§ What this task involves: Report back each line of the data that contains the word "down".

§ Available records:

..........

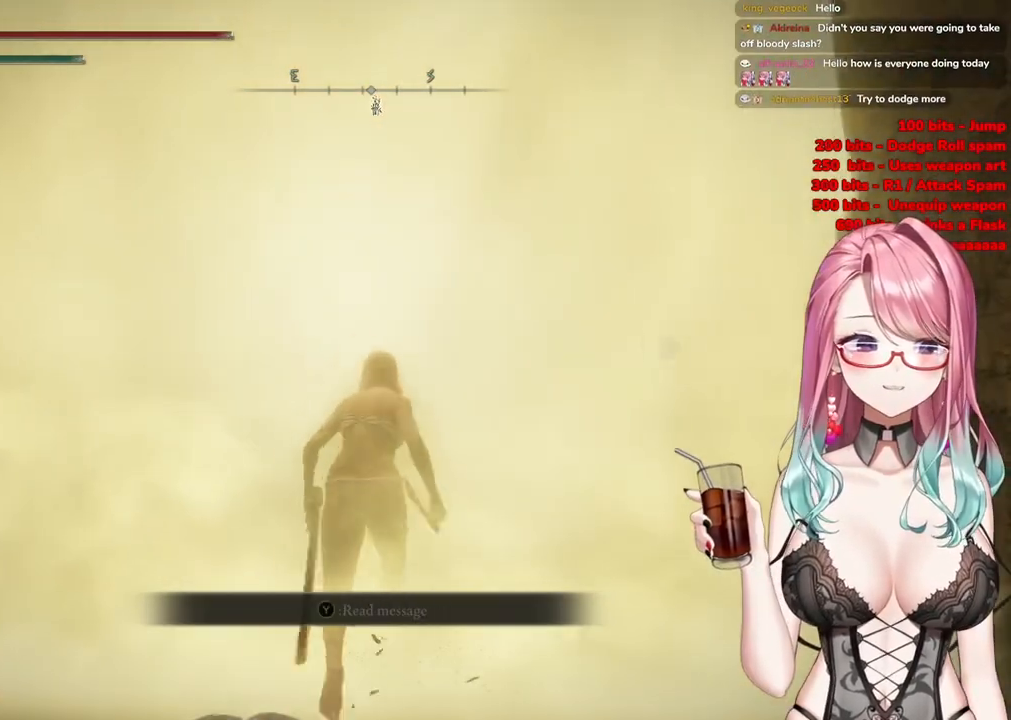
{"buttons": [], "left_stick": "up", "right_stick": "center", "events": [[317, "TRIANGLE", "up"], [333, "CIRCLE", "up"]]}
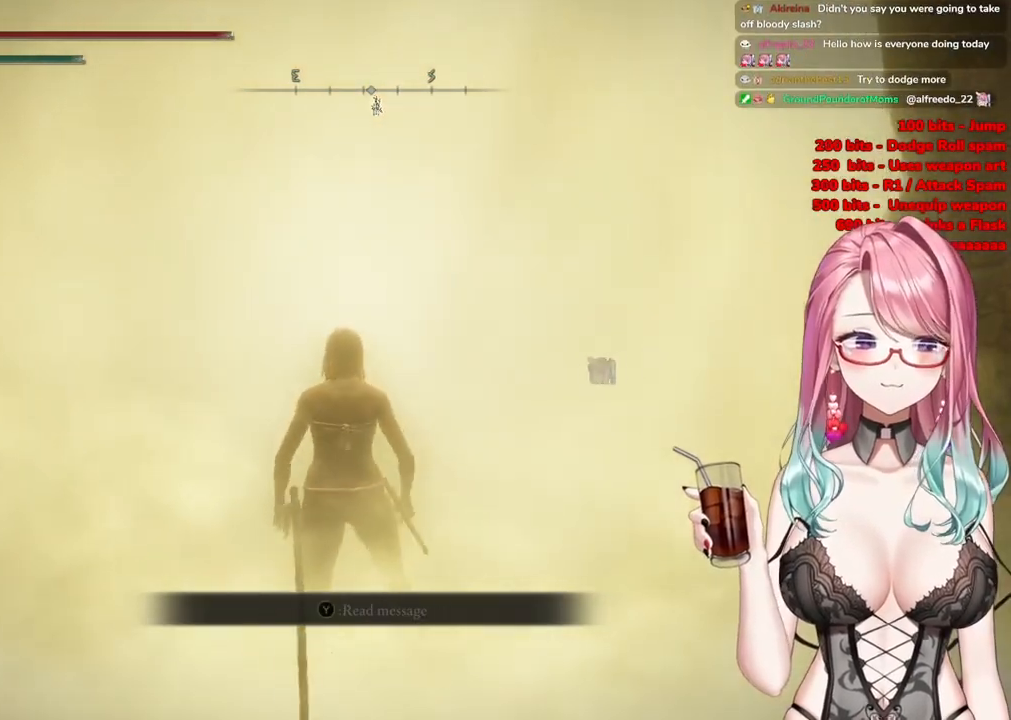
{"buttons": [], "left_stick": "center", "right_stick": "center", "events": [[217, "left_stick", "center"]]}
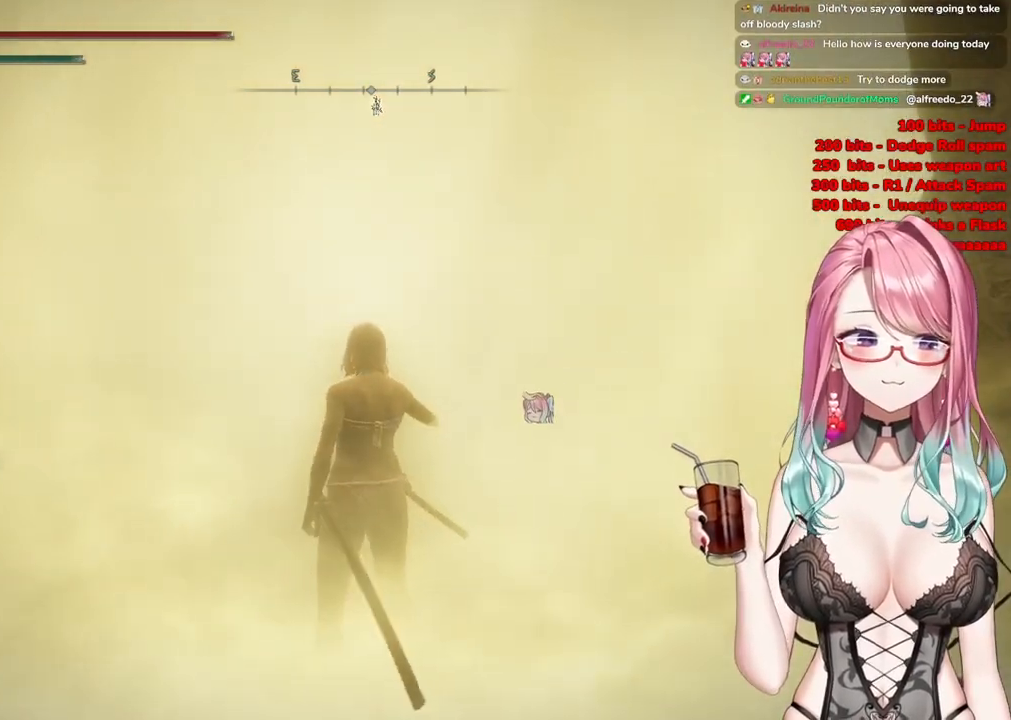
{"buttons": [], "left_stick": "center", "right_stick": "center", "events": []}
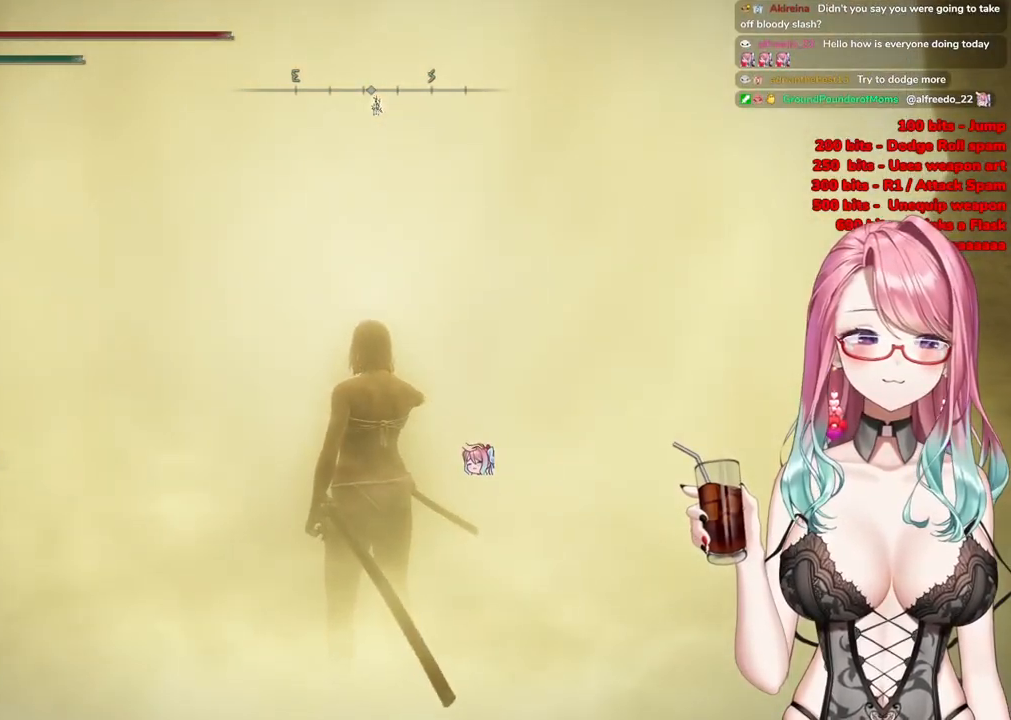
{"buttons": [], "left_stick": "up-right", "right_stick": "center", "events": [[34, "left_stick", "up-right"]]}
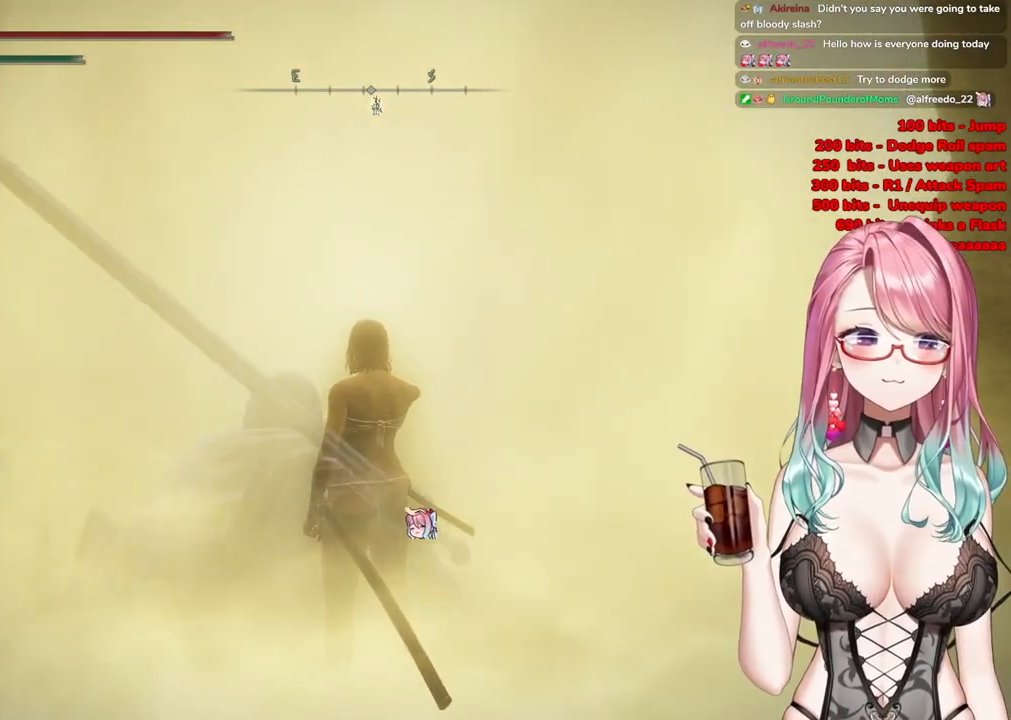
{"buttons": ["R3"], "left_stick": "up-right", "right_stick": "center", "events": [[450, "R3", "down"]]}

..........

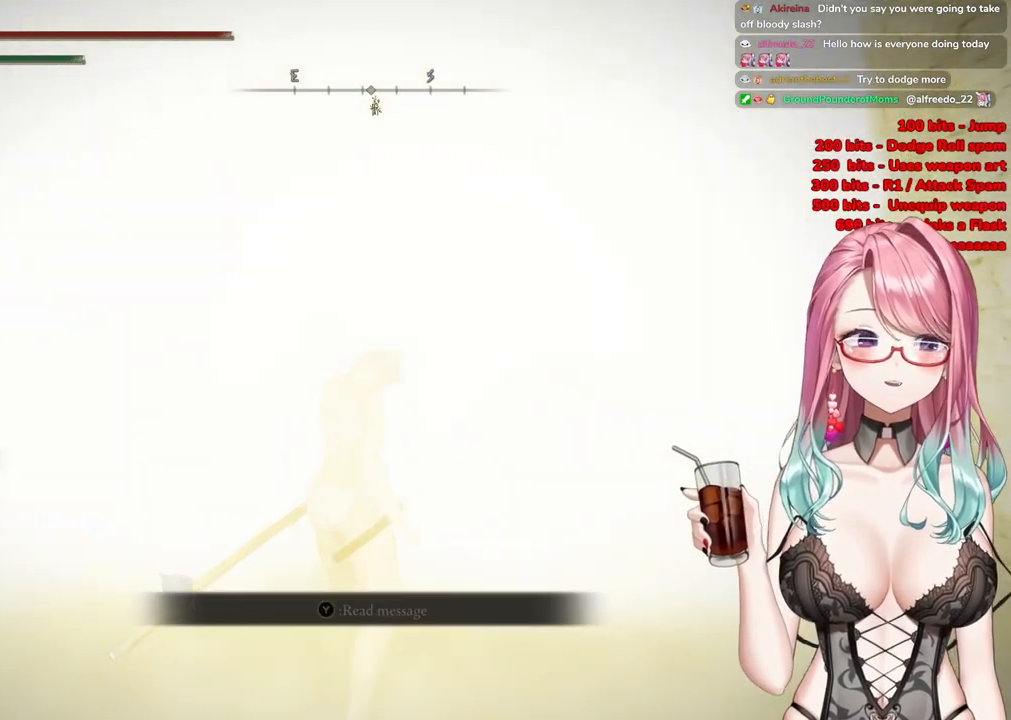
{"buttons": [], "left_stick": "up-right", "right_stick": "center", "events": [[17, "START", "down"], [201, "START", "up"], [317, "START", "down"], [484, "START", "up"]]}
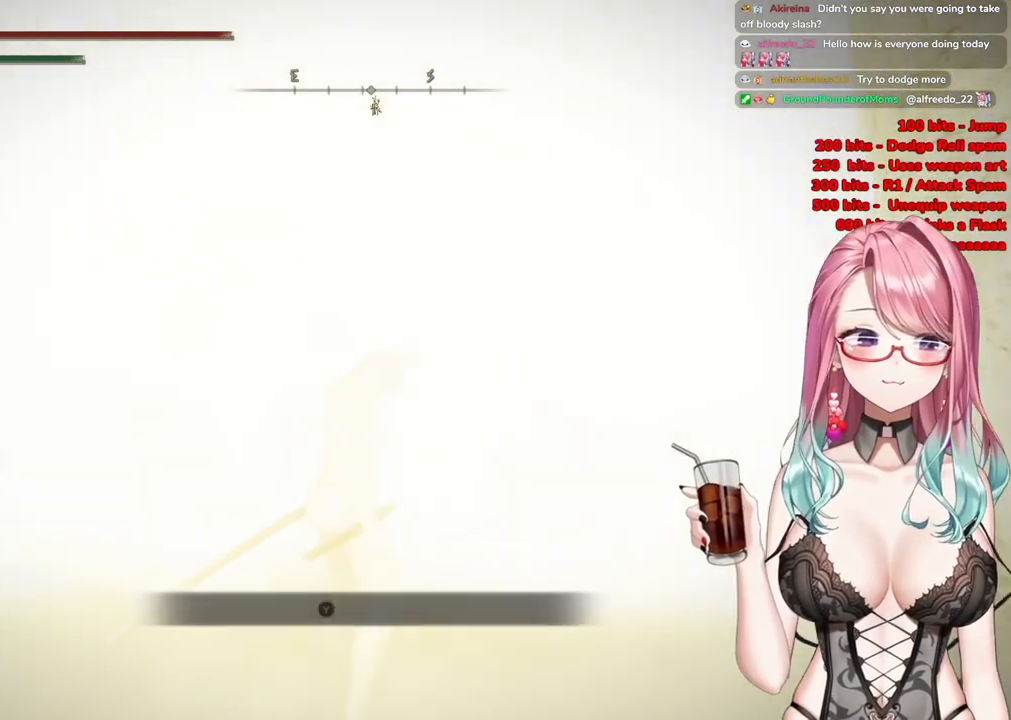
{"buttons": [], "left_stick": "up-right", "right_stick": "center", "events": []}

..........

§ Your solution:
{"buttons": ["R3"], "left_stick": "up-right", "right_stick": "center", "events": [[450, "R3", "down"]]}
{"buttons": [], "left_stick": "up-right", "right_stick": "center", "events": [[17, "START", "down"], [201, "START", "up"], [317, "START", "down"], [484, "START", "up"]]}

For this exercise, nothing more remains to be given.